> TASK OBJECTIVE: In the listing below, locate the lines that hold the string "usually". Copy those lines.

> DATA FOR THE TASK:
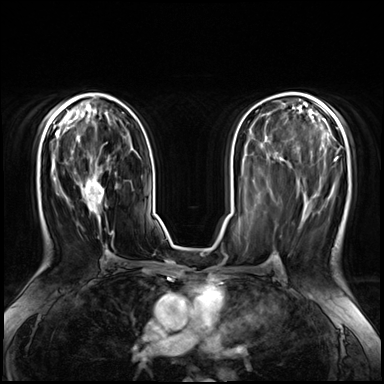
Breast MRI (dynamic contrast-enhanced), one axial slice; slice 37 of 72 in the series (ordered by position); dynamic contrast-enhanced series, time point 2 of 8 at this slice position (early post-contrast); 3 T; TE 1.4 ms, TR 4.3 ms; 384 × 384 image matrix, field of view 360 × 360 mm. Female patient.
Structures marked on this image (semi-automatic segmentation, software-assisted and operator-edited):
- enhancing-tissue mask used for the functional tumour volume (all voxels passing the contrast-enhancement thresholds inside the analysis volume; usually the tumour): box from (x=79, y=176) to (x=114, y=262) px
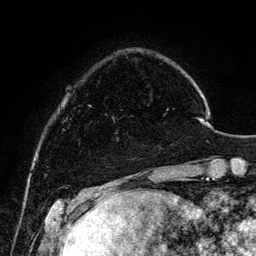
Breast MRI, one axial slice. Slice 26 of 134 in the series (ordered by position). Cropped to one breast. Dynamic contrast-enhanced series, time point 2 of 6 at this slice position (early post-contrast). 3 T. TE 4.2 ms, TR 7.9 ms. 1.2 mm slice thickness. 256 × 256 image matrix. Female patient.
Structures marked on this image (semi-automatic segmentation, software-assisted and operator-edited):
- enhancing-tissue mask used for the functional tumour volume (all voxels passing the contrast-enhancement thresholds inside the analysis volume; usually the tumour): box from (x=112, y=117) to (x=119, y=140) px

> RESPONSE AREA:
- enhancing-tissue mask used for the functional tumour volume (all voxels passing the contrast-enhancement thresholds inside the analysis volume; usually the tumour): box from (x=79, y=176) to (x=114, y=262) px
- enhancing-tissue mask used for the functional tumour volume (all voxels passing the contrast-enhancement thresholds inside the analysis volume; usually the tumour): box from (x=112, y=117) to (x=119, y=140) px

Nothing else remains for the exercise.